» **Supplied passage**:

•••••

# Chorizo Fatty



## x0xsaywhutx0x (Jul 7, 2018)

Its been a long time since I've posted so I figured I would come back in style! A good old fatty I did up a couple days ago! Stuffed it with chorizo sausage, jalapenos, onions, and pepperjack cheese. Smoked it on my new Traeger Tailgater at around 250 degrees for about 2 1/2 hours.  Came out great!  Brought some to work for lunch and people were begging to have some and are even offering money for me to make them one!  I also tried making a version of it in a meatball form but when I tried to crisp up the bacon on the grill, I wasn't paying attention and ended up burning the bacon.


----------



## gmc2003 (Jul 7, 2018)

Looks awfully good from my screen.

Point for sure.

Chris


----------



## dcecil (Jul 7, 2018)

That looks delicious


----------



## chilerelleno (Jul 7, 2018)

Good looking fatty, I bet it tasted great.
That bacon looks so good...  Mmmmm!
I give it 4.5:5, it'd be 5:5 if I could see some oozing cheese.


----------



## x0xsaywhutx0x (Jul 7, 2018)

Thanks! Unfortunately I didnt realize I was low on cheese so I used what was left.


----------



## chilerelleno (Jul 7, 2018)

x0xsaywhutx0x said:


> Thanks! Unfortunately I didnt realize I was low on cheese so I used what was left.


Sometimes ya gotta make do... I would still be holding out my plate for a slice or two.


----------



## SmokinAl (Jul 8, 2018)

Fantastic looking fattie!
Nicely done!
Al


----------



## ksblazer (Jul 11, 2018)

Looks really good to me. I like chorizo alot. In fact I have plans on making a Mexican style fatty with chorizo. 

Your bacon wrap looks picture perfect.


----------

•••••

» **Data**:

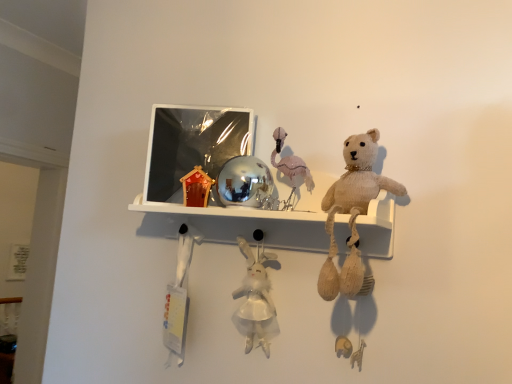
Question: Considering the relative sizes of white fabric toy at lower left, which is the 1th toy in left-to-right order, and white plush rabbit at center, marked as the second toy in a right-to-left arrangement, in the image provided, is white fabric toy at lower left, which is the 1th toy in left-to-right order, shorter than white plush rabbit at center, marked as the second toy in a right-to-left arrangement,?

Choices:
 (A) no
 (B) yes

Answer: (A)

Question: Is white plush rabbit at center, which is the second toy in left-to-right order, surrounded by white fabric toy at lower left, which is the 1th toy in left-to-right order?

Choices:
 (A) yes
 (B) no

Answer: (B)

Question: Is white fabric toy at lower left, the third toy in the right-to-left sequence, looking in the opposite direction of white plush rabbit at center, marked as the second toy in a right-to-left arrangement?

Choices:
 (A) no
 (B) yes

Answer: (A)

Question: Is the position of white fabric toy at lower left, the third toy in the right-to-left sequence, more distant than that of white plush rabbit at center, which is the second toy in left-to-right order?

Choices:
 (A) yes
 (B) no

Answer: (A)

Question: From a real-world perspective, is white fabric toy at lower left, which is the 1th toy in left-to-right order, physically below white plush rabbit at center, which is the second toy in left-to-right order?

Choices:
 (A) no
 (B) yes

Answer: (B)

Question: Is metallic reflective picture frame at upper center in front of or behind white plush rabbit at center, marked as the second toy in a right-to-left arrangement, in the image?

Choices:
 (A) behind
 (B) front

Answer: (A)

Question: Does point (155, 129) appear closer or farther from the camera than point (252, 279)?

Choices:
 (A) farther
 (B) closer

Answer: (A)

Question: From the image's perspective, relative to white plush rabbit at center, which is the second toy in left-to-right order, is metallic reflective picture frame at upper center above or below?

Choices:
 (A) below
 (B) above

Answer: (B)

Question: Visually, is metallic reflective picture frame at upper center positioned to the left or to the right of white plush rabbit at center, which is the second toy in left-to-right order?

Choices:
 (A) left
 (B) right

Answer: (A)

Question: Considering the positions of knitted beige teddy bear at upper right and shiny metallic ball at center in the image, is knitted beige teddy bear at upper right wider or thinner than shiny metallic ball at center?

•••••

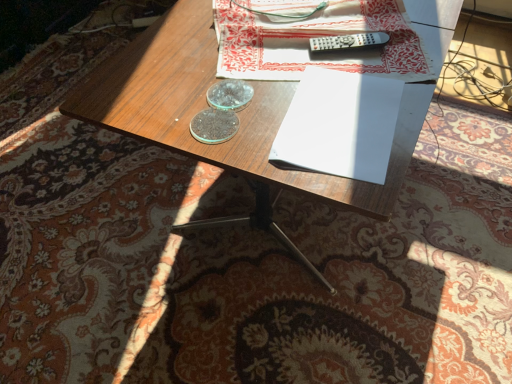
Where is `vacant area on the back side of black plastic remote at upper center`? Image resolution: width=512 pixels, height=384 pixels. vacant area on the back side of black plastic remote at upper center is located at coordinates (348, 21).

•••••

» **Work task 1**:
Reproduce the passage from the chorizo fatty forum thread word for word, starting at "## ksblazer (Jul" and ending at "looks picture perfect.".
» **Work task 2**:
Write out the lines of the records verbatim, starting at the line that contains "Question: Is the" and ending at the line that contains "Question: From a", with both of those lines included.

» **Reply 1**:
## ksblazer (Jul 11, 2018)

Looks really good to me. I like chorizo alot. In fact I have plans on making a Mexican style fatty with chorizo. 

Your bacon wrap looks picture perfect.

» **Reply 2**:
Question: Is the position of white fabric toy at lower left, the third toy in the right-to-left sequence, more distant than that of white plush rabbit at center, which is the second toy in left-to-right order?

Choices:
 (A) yes
 (B) no

Answer: (A)

Question: From a real-world perspective, is white fabric toy at lower left, which is the 1th toy in left-to-right order, physically below white plush rabbit at center, which is the second toy in left-to-right order?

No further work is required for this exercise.